Cara yang khas adalah dengan mempersilakan klien berbaring di atas balai-balai,
sementara terapis duduk dibelakangnya sehingga tidak mengalihkan perhatian
klien pada saat-saat asosiasinya mengalir dengan bebas.
Asosiasi bebas
merupakan suatu metode pemanggilan kembali pengalaman-pengalaman masa lampau
dan pelepasan emosi-emosi yang berkaitan dengan situasi traumatis masa lalu,
yang kemudian dikenal dengan katarsis. Kartarsis hanya
menghasilkan perbedaan sementara atas pengalaman-pengalaman menyakitkan pada
klien, tetapi tidak memainkan peran utama dalam proses treatment (Corey,
1995).
2. Penafsiran
(Interpretasi)
Penafsiran merupakan
prosedur dasar di dalam menganalisis asosiasi bebas, mimpi-mimpi, resistensi,
dan transferensi. Caranya adalah dengan tindakan tindakan terapis untuk
menyatakan, menerangkan dan mengajarkan klirn makna-makna tingkah laku apa yang
dimanifestasikan dalam mimpi, asosiasi bebas, resistensi, dan hubungan
terapeutik itu sendiri. Fungsi dari penafsiran ini adalah mendorong ego untuk
mengasimilasi bahan-bahan baru dan mempercepat proses pengungkapan alam bawah
sadar secara lebih lanjud. Penafsiran yang diberikan oleh terapis menyebabkan
adanya pemahaman dan tidak terhalanginya alam bawah sadar pada diri klien.
(Corey, 1995).
3. Analisis
Mimpi
Analisis Mimpi adalah
prosedur atau cara yang penting untuk mengungkap alam bawah sadar dan
memberikan kepada klien pemahaman atas beberapa area masalah yang tidak
terselesaikan. Selama tidur, pertahanan-pertahanan melemah, sehingga
perasaan-perasaan yang direpres akan muncul kepermukaan, meski
dalam bentuk lain. Freud memandang bahwa mimpi merupakan “jalan istimewa menuju
ketidaksadaran”, karena melalui mimpi tersebut hasrat-hasrat,
kebutuhan-kebutuhan, dan ketakutan tak sadar dapat diungkapkan. Beberapa motivasi
sangat tidak dapat diterima oleh seseorang, sehingga akhirnya diungkapkan dalam
bentuk yang disamarkan atau disimbolkan dalam bentuk yang berbeda.
Mimpi memiliki dua
taraf, yaitu isi laten dan isi manifes. Isi laten
terdiri atas motif-motif yang disamarkan, tersembunyi, simbolik, dan tidak
disadari. Karena begitu menyakitkan dan mengancam, maka dorongan-dorongan
seksual dan perilaku agresif tak sadar (yang merupakan isi laten)
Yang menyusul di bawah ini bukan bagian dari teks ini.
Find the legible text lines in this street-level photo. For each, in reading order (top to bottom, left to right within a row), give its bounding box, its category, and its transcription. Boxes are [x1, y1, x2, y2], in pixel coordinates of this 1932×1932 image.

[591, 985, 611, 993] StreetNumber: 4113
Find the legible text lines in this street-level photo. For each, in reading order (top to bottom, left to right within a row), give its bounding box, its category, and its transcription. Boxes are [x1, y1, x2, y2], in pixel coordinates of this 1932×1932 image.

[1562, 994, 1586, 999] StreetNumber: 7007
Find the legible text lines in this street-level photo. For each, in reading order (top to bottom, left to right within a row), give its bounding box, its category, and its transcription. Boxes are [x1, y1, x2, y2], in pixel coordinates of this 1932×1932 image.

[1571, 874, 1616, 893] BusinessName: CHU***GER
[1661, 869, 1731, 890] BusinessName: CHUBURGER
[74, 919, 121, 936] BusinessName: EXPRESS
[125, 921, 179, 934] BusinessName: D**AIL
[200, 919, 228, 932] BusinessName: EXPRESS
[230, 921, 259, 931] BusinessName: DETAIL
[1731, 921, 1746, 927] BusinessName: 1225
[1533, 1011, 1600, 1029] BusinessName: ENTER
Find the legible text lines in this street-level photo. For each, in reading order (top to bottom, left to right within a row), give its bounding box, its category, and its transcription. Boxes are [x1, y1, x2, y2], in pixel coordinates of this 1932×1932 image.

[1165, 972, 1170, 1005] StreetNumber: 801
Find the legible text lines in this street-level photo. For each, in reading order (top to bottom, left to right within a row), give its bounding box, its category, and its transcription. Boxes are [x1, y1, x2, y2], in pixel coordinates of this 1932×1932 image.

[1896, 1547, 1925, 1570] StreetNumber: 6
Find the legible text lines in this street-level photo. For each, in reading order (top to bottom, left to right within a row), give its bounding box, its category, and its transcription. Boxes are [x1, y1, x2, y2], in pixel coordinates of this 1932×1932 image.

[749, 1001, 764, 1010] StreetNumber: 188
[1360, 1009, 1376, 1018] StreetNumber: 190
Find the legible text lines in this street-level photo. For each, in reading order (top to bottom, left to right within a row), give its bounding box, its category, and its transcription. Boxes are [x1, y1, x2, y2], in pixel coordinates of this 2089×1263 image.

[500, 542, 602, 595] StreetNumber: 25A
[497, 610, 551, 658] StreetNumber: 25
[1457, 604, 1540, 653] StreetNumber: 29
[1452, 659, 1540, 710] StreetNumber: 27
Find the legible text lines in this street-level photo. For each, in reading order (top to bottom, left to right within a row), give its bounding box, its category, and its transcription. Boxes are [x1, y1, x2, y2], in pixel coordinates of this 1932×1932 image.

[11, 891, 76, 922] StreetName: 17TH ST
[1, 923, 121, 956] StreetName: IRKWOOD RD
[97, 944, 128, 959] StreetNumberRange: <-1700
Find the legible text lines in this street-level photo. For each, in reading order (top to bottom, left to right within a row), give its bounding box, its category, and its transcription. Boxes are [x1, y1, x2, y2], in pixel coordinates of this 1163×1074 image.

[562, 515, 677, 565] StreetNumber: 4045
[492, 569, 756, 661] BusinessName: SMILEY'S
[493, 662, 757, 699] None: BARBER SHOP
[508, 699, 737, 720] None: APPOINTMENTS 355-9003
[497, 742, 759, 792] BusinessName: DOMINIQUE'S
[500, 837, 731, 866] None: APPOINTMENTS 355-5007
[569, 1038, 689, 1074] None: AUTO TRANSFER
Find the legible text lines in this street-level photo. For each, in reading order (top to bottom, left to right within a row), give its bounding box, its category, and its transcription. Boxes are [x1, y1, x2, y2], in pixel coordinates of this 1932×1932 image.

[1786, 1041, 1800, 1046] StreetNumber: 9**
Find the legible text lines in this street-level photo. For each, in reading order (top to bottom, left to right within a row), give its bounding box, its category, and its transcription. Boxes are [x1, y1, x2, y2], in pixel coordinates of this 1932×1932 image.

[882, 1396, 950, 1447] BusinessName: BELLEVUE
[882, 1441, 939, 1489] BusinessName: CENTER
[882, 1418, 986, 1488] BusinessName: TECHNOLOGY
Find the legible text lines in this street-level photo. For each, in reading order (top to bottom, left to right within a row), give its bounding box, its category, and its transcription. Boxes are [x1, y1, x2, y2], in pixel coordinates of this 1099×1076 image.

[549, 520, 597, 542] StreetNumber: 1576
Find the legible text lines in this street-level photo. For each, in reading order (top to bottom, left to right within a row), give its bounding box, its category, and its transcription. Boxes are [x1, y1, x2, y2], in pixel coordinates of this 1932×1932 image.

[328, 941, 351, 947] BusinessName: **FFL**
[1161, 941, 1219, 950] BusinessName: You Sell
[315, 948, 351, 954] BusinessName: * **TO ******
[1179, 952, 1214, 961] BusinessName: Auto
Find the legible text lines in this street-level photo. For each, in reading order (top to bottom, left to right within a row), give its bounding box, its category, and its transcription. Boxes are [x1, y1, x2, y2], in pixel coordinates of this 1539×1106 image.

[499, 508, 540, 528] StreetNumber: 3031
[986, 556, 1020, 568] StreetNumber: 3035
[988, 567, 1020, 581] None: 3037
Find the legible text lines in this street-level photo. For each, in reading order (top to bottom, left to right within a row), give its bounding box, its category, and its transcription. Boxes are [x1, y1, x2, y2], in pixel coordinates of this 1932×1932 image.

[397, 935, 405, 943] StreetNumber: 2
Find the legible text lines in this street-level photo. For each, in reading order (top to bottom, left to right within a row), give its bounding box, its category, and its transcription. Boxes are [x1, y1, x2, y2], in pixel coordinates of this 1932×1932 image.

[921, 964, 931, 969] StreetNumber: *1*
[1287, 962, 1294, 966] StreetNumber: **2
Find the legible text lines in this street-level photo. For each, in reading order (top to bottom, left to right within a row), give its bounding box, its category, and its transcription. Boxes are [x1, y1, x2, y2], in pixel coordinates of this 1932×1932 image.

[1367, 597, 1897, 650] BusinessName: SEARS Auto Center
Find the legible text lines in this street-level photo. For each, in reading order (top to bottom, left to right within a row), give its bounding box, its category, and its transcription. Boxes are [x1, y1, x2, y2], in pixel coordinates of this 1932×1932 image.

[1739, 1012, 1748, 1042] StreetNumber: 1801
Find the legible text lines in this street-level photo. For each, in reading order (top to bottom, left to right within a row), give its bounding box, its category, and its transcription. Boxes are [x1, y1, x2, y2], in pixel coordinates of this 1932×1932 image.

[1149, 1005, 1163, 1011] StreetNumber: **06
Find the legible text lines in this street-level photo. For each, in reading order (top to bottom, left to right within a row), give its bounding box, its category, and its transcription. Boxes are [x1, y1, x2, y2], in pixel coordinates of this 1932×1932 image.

ditransformasikan ke dalam isi manifes yang lebih dapat diterima, yaitu impian
yang tampil pada si pemimpi sebagaimana adanya. Sementara tugas terapis adalah
mengungkapkan makna-makna yang disamarkan dengan mempelajari simbol-simbol yang
terdapat dalam isi manifes. Di dalam proses terapi, terapis juga dapat meminta
klien untuk mengasosiasikan secara bebas sejumlah aspek isi manifes impian
untuk mengungkapkan makna-makna yang terselubung (Corey, 1995).
4. Resistesi
Resistensi
adalah sesuatu yang melawan kelangsungan terapi dan mencegah klien mengemukakan
bahan yang tidak disadari. Selama asosiasi bebas dan analisis mimpi, klien
dapat menunjukkan ketidaksediaan untuk menghubungkan pikiran, perasaan, dan
pengalaman tertentu. Freud memandang bahwa resistensi dianggap sebagai dinamika
tak sadar yang digunakan oleh klien sebagai pertahanan terhadap kecemasan yang
tidak bisa dibiarkan, yang akan meningkat jika klien menjadi sadar atas
dorongan atau perasaan yang direpres tersebut.
Dalam proses terapi,
resistensi bukanlah sesuatu yang harus diatasi, karena merupakan perwujudan
dari pertahanan klien yang biasanya dilakukan sehari-hari. Resistensi ini dapat
dilihat sebagai sarana untuk bertahan klien terhadap kecemasan, meski sebenarnya
menghambat kemampuannya untuk menghadapi hidup yang lebih memuaskan (Corey,
1995).
5. Transferensi
Resistensi
dan Transferensi merupakan dua hal inti dalam terapi psikoanalisis.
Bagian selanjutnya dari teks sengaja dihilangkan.